This invention relates to a method of producing an array of MIM type devices, together with associated address conductors and pad electrodes, on a common support for use particularly, although not exclusively, in active matrix addressed display devices, for example liquid crystal display devices.
Known MIM devices, generally comprising a thin film insulating layer sandwiched between two conductive layers across which in use a voltage is applied, can be regarded as a kind of diode structure in that they exhibit a non-linear resistive characteristic and have been used in active matrix addressed liquid crystal display devices as switching elements in the addressing of the display device's picture elements. These two terminal devices offer advantages over TFTs also used for such purposes in that they are comparatively simple to fabricate and require fewer address lines, with no cross-overs, on their supporting substrate.
Examples of arrays of MIM devices for liquid crystal display devices and their methods of fabrication are described in U.S. Pat. Nos. 4413883 and 4683183. The display devices consist of first and second glass substrates carrying respectively sets of row and column address conductors with individual picture elements being provided at the region of the intersections of the crossing conductors. A picture element electrode carried on the first substrate is connected electrically to a row conductor via at least one MIM device which is also carried on the first substrate. The MIM devices act as bidirectional switches controlling operation of their associated picture elements. By virtue of their non-linear resistance behaviour, the devices exhibit a threshold characteristic and in operation are turned on in response to a sufficiently high applied field to allow video data signal voltages to be transferred to the picture elements to cause the desired display response.
Although such a device is generally referred to as a Metal-Insulator-Metal device, conductive materials such as indium tin oxide (ITO) can be used as one or both of the "metal" layers and the acronym should be construed accordingly. Moreover, the terms "insulator" and "insulating layer" as used herein are intended to be construed in the wider sense to include semi-insulators and non-stoichiometric materials known in the field of MIM devices. The switching characteristics are dependent on the composition and thickness of the insulating layer and are determined by the charge transfer mechanisms involved. The switching behaviour of many MIM devices results from tunnelling or hopping of carriers in the thin film insulating layer and in this respect the voltage/resistance characteristic of the device is dependent on the magnitude of the electric field and thus the nature and thickness of the insulating layer. In some forms of MIM devices the mechanism is controlled by the barrier between the metal and the (semi-) insulator.
The aforementioned specifications describe various forms of MIM devices using different materials. For the conductive layers, these can include nickel, chromium, tantalum, aluminium or ITO. The insulator layer may be of tantalum pentoxide, silicon nitride, silicon dioxide, silicon oxynitride, silicon monoxide or zinc oxide. Further examples of MIM structures used in display devices, comprising non-stoichiometric materials, are described in EP-A-0182484.

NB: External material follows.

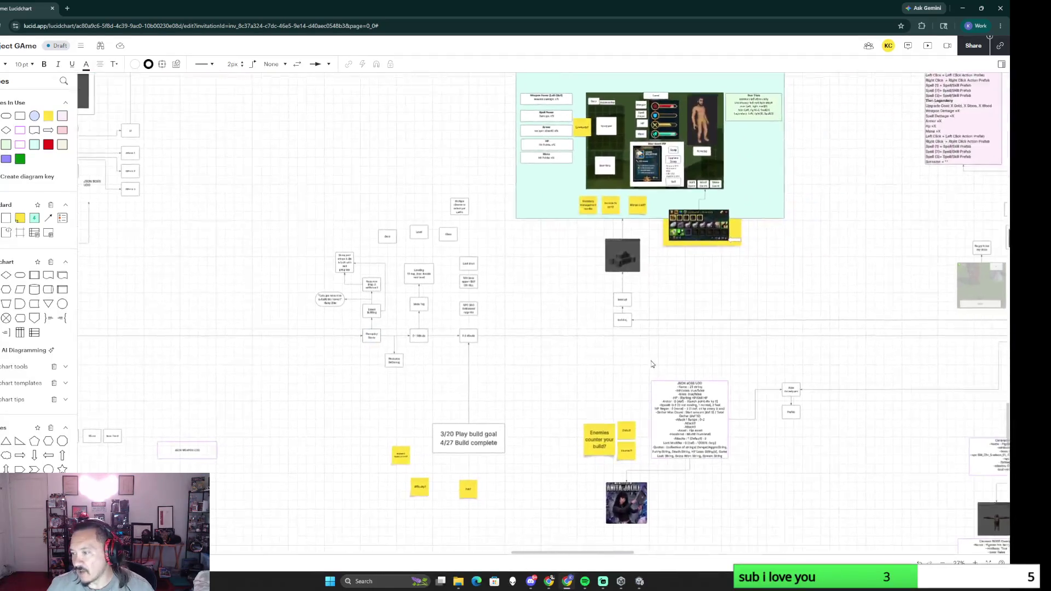
scroll(789, 357, "down", 2)
scroll(682, 422, "up", 3)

Active matrix addressed types of display devices are comparatively expensive to produce. Although active matrix substrates of display devices using MIM devices are generally simpler to construct, and thus less expensive, than those using TFTs as switching elements, there is still a need for further improvements in the manufacturing processes. Methods of fabricating arrays of MIM type devices with picture element electrodes and address conductors on substrates described in the aforementioned specifications involve a plurality of photolithographic patterning processes using separate masks and separate exposures which, besides requiring expensive equipment, can also lead to problems, especially with the need for accurate alignment and registration. These problems become even more significant when fabricating comparatively large area or high density arrays or arrays on flexible substrates.